Let’s build a dataset series using dcat:DatasetSeries!

Use case:

  1. Assuming that we have the following three instances of dcat:Dataset, already published by three different Agents:

    1. <beesBE2022> dereferenced to https://jimjyang.github.io/playground/dataset-series/beesBE2022.ttl, which is an instance of dcat:Dataset describing an open dataset, published by Agent1.

    2. <beesCZ2022> dereferenced to https://jimjyang.github.io/playground/dataset-series/beesCZ2022.ttl, which is an instance of dcat:Dataset describing an open dataset, published by Agent2.

    3. <beesNO2022> dereferenced to https://jimjyang.github.io/playground/dataset-series/beesNO2022.ttl, which is an instance of dcat:Dataset describing an open dataset, published by Agent3.

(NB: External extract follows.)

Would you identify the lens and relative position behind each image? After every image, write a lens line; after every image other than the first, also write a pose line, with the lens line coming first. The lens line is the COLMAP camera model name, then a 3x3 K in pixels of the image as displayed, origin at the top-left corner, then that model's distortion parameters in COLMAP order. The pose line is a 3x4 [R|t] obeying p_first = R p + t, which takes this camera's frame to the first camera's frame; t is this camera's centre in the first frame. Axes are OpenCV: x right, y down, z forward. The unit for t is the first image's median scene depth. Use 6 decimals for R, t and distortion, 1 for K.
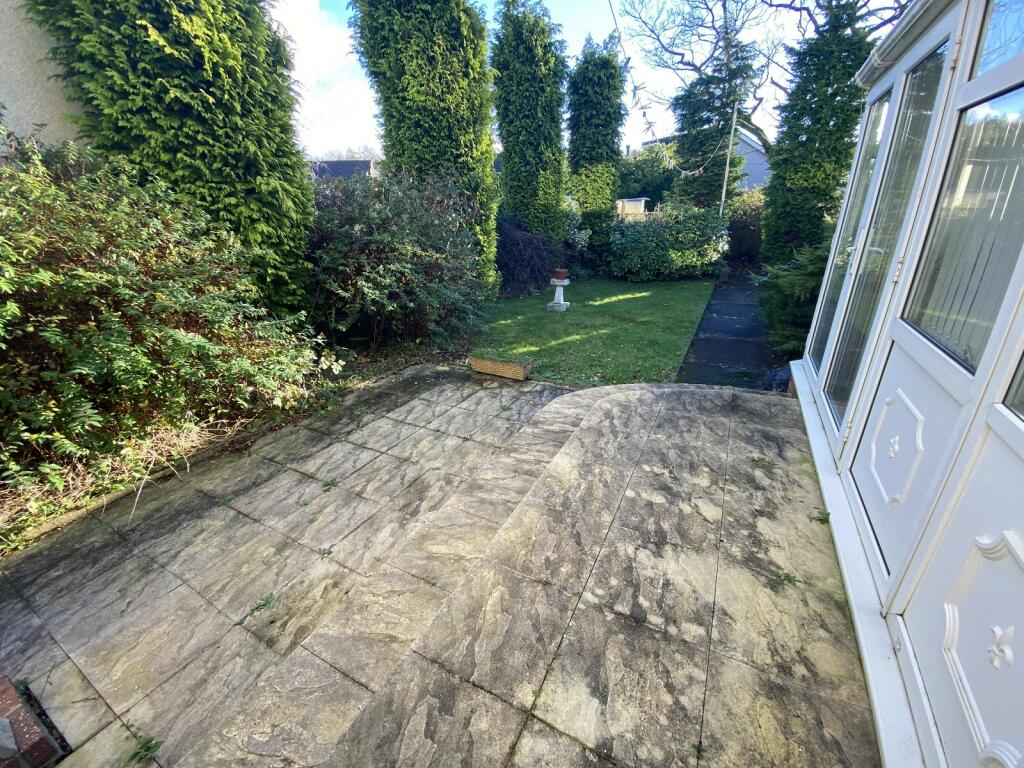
lens RADIAL K [[434.4, 0, 513.2], [0, 434.4, 380.4], [0, 0, 1]] dist [0.049115, -0.037275]
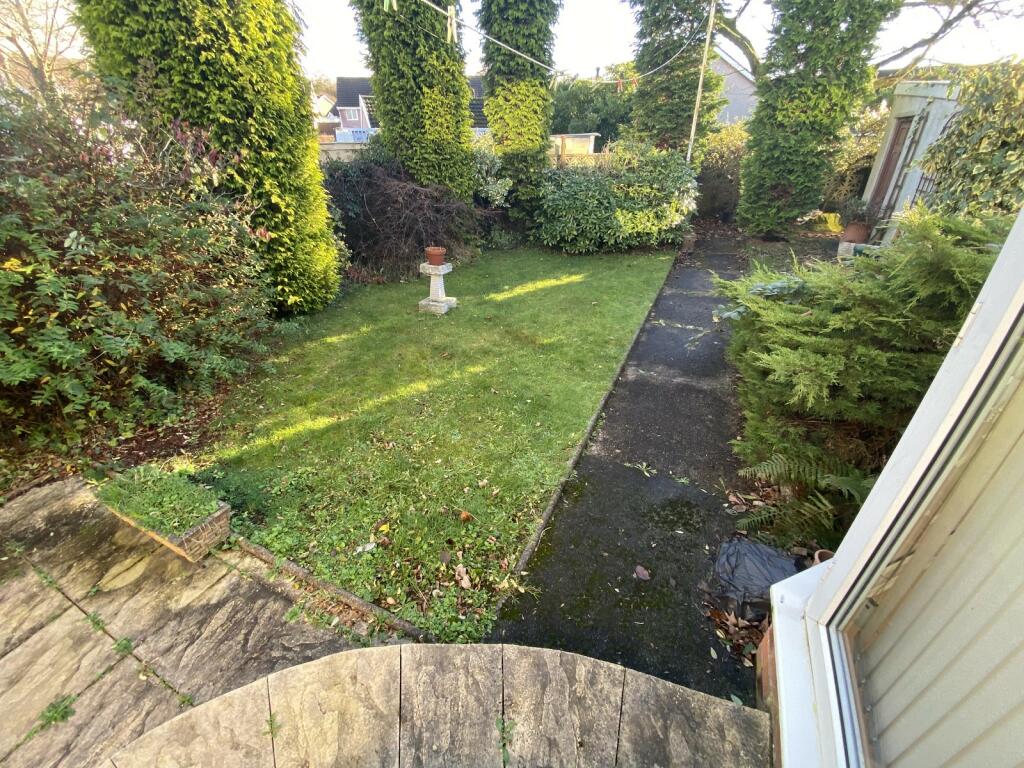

  2. Assuming further that we have the following file to be harvested into our data portal, created by Agent4 who wants to create and publish an open dataset series by reusing the abovementioned three already published dataset descriptions:

    1. https://jimjyang.github.io/playground/dataset-series/source-for-harvesting.ttl

    2. Note: Agent4 has no mandate neither to update the abovementioned three instances of dcat:Dataset nor to enforce the other agents to do so. The abovementioned instances of dcat:Dataset will thus remain as they are.

Possible implementations:

After the harvesting, in our data portal, should this instance of dcat:DatasetSeries

  1. use dcat:seriesMembers to refer directly to the abovementioned three instances of dcat:Dataset, as in https://jimjyang.github.io/playground/dataset-series/beesEU2022.ttl?

    1. Since the abovementioned dereferenced representations of the three instances of dcat:Dataset do not use the main property dcat:inSeries, this implementation uses only the inverse property dcat:seriesMember. Is this implementation compliant with the current version (Working Draft per 07 March 2023) of W3C/DCAT3 ⧉? The answer is no, it isn’t.

  2. or, not use dcat:seriesMembers, as in https://jimjyang.github.io/playground/dataset-series/beesEU2022withoutMembers.ttl?

    1. Neither this instance of dcat:DatasetSeries nor the abovementioned dereferenced representations of the three instances of dcat:Dataset say anything at all about the memberships of this dataset series, how can our (re)users and non-reasoning applications know which datasets are in this dataset series? The answer is no, they can’t.

  3. or, use dcat:seriesMembers referring to new instances of dcat:Dataset that refer to the original instances of dcat:Dataset using owl:sameAs, and these new instances of dcat:Dataset also refer back to the dataset series using dcat:inSeries, as in https://jimjyang.github.io/playground/dataset-series/beesEU2022withNewMemberURIs.ttl.

    1. This implementation is compliant with the current version of W3C/DCAT3. It also makes it possible for our (re)users and non-reasoning applications to know the members of this dataset series.

    2. However, as illustrated, this implementation generates though unnecessary overhead by creating new instances of dcat:Dataset.

Questions:

  1. In general, is it reasonable to assume or even request that the metadata/description of a dataset has to be updated with the information about where the dataset is reused, every and each time it is reused?

  2. Wouldn’t it (therefore) be better if W3C/DCAT3 had chosen dcat:seriesMember as the main property and dcat:inSeries the inverse, such that alternative A above which is the most straightforward implementation, could become compliant with W3C/DCAT3?